▶ Source passage
════════
Once we'd found civilization, we'd decided two of us would share a room, as the other had plans of her own, which had worked out perfectly seeing as though there were only two beds available. Until Alejo, my roommate a twenty something year old Argentine, who was tall dark and slightly handsome, abandoned me! He had ran into some friends and planned on bunking in with them instead. So I figured I would move to another room as well (single dorm) which had been cheaper. Cheaper for a reason I'd thought. I've had closets bigger than that…come to think of it, it probably was a closet, and someone had simply decided to throw a bed in it.  "Four dollars a night and not even a toilet or a sink to wash my hands in!" I'd huffed! Why did I even leave San Cristobal in the first place? I'd pondered. Until I remembered, sweet epiphany! Alejo and I had left the back door to our more expensive, cabana open! Which had come complete with both shower and toilet. I'll just sneak in through the back and use that restroom whenever I need to, I'd thought, and it seemed a swell idea until just after I'd snuck in, used the restroom and was on my way out…there it was on the door, a four inch long cockroach twitching her crunchy little antennas right at me…okay maybe she wasn't really four inches, but still, gross enough to keep me hostage in that restroom. She was not there accidentally, and both her and I knew it, she'd been hired. As an attack dog of sorts.


El Mono Blanco del Panchan, Palenque
But, wait! I thought, I'm bigger, smarter even. I still had a chance at victory! I'd looked around the restroom for something to throw at her, to shoo her away, soap perhaps? No too big, too noisy. I might get caught. Another sweet epiphany! Toilet paper! I could wad up pieces into tiny balls and throw them at her.  I had crossed boarders, snuck into ruins, and swam with sting rays and there I was, a twenty one year old woman wadding up pieces of toilet paper to throw at a roach no bigger than my thumb “This is punishment” I muttered. For sneaking into the restroom in the first place. For leaving San Cristobal. I'd thought of my comfy little hostel back in San Cristobal, complete with a restroom, and no roaches. Oh how I longed for it.
════════
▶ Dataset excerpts
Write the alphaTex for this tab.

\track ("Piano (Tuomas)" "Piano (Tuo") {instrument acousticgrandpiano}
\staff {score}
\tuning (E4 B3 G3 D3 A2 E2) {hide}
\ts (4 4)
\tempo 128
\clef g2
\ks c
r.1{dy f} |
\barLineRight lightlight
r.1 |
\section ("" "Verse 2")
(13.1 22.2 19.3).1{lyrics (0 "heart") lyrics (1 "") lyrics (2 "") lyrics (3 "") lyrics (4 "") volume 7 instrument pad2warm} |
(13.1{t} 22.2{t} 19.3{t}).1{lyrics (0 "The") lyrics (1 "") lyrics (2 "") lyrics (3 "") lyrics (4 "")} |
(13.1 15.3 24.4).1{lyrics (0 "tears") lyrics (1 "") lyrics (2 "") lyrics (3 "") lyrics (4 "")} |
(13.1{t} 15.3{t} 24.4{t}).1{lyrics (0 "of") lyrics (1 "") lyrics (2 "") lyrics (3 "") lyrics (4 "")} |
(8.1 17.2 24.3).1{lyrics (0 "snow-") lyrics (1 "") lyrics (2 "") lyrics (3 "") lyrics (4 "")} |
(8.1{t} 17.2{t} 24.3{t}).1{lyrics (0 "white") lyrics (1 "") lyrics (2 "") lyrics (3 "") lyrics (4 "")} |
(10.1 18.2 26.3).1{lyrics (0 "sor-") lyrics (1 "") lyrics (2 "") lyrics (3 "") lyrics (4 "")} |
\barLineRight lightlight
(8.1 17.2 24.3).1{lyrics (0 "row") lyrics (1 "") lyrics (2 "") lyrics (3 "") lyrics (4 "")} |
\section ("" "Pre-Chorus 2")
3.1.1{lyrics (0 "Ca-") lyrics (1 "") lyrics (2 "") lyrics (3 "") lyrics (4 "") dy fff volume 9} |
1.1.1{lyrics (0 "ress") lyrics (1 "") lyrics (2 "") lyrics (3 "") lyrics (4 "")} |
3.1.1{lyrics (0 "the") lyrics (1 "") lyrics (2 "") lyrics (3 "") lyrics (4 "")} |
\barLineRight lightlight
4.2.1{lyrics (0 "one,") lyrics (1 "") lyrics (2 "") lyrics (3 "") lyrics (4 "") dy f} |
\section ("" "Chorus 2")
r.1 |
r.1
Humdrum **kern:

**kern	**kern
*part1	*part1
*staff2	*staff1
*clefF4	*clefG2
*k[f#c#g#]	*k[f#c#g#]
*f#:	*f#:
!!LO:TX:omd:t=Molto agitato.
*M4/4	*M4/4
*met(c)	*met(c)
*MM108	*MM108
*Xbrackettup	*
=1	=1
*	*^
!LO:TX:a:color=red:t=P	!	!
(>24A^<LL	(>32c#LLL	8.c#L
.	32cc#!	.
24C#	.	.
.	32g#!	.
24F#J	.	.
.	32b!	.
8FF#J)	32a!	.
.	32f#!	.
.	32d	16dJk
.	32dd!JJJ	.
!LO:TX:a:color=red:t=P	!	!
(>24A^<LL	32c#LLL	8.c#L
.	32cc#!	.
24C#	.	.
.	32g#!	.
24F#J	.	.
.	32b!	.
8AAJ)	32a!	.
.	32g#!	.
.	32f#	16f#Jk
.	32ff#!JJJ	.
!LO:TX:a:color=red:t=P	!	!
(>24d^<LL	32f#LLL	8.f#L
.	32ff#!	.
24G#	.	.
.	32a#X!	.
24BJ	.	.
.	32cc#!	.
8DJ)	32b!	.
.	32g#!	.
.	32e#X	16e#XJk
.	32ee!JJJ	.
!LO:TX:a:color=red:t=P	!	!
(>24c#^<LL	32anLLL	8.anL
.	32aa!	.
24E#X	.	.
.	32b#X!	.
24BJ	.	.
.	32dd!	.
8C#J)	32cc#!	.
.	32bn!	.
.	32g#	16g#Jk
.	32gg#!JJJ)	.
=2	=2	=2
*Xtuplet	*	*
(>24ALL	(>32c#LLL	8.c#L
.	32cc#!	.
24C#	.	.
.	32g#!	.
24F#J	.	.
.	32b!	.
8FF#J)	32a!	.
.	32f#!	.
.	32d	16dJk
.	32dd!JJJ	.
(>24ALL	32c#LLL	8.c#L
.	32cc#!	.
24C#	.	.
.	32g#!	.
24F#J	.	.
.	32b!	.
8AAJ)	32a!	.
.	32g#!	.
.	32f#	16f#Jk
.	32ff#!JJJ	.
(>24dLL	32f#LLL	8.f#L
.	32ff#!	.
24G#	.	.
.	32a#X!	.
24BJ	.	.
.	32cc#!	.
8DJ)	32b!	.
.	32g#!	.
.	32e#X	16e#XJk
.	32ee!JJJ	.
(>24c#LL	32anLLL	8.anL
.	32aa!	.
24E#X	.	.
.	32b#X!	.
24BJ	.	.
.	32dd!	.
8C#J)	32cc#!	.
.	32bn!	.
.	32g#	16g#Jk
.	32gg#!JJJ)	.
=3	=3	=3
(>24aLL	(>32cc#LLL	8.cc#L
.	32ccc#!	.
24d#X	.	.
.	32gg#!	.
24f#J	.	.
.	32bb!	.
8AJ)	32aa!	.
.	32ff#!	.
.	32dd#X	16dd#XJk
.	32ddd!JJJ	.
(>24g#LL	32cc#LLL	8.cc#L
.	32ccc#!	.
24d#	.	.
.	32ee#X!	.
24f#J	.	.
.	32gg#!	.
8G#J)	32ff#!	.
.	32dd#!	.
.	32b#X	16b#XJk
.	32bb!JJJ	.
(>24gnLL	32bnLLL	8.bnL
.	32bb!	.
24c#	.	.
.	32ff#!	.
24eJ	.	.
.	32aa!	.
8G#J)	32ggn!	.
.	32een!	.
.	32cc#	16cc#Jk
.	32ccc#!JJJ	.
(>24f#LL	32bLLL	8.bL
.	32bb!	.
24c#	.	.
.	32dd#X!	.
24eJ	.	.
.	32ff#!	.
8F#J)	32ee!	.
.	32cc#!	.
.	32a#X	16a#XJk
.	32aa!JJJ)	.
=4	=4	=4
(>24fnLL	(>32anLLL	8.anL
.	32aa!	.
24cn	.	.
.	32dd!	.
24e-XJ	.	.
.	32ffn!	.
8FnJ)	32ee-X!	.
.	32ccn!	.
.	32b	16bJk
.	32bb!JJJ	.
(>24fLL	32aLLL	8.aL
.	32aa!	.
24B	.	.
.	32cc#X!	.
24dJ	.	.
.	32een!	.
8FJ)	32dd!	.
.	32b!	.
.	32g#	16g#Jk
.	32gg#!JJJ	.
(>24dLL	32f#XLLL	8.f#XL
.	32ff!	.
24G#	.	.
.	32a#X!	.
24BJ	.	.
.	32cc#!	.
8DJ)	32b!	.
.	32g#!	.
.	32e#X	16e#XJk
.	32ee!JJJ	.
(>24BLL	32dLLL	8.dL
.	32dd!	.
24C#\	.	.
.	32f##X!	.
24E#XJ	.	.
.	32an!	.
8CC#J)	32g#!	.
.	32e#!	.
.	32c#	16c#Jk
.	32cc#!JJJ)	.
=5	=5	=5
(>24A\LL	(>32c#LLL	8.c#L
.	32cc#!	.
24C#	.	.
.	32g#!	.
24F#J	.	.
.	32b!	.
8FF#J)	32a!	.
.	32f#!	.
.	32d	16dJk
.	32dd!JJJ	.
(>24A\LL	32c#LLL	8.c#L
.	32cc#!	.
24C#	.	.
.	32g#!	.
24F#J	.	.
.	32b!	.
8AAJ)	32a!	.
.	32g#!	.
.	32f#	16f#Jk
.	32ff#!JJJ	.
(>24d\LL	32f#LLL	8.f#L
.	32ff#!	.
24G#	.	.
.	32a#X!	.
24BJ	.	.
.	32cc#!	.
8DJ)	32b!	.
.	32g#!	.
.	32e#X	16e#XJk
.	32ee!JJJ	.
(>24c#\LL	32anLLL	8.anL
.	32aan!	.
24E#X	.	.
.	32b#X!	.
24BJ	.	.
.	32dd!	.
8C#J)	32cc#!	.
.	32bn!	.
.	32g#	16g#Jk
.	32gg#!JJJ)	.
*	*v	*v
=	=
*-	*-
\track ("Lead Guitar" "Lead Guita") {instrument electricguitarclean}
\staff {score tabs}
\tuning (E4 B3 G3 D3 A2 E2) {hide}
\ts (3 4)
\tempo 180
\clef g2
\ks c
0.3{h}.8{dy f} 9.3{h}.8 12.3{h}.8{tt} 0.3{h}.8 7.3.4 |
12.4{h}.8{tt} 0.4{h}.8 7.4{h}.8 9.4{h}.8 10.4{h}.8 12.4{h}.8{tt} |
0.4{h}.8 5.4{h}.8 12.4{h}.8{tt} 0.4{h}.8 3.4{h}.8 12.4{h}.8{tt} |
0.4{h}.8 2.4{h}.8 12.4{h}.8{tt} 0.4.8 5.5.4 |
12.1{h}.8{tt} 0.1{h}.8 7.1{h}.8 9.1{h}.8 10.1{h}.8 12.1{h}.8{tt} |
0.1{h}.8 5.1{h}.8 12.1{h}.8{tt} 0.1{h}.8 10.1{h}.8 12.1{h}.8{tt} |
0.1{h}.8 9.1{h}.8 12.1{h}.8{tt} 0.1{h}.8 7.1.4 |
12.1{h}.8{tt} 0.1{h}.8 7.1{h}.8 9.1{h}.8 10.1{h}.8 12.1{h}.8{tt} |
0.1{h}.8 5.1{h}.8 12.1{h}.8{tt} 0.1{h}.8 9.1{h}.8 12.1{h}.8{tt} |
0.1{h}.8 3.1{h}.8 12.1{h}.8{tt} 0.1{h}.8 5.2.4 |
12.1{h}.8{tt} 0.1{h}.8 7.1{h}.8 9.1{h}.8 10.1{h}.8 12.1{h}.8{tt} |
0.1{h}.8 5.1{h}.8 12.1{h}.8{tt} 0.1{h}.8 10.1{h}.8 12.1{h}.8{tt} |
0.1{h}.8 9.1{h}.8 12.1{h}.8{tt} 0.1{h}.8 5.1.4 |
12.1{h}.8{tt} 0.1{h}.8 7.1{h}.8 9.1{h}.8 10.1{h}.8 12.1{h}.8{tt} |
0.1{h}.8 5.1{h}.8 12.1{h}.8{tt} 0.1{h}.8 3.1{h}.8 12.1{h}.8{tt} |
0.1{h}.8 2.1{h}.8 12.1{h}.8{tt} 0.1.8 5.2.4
════════
▶ Written task
Can you write out the part of the hostel passage that opens with the words containing "El Mono Blanco" and closes with "longed for it."? This data stands apart from the hostel passage.

▶ Problem solution
El Mono Blanco del Panchan, Palenque
But, wait! I thought, I'm bigger, smarter even. I still had a chance at victory! I'd looked around the restroom for something to throw at her, to shoo her away, soap perhaps? No too big, too noisy. I might get caught. Another sweet epiphany! Toilet paper! I could wad up pieces into tiny balls and throw them at her.  I had crossed boarders, snuck into ruins, and swam with sting rays and there I was, a twenty one year old woman wadding up pieces of toilet paper to throw at a roach no bigger than my thumb “This is punishment” I muttered. For sneaking into the restroom in the first place. For leaving San Cristobal. I'd thought of my comfy little hostel back in San Cristobal, complete with a restroom, and no roaches. Oh how I longed for it.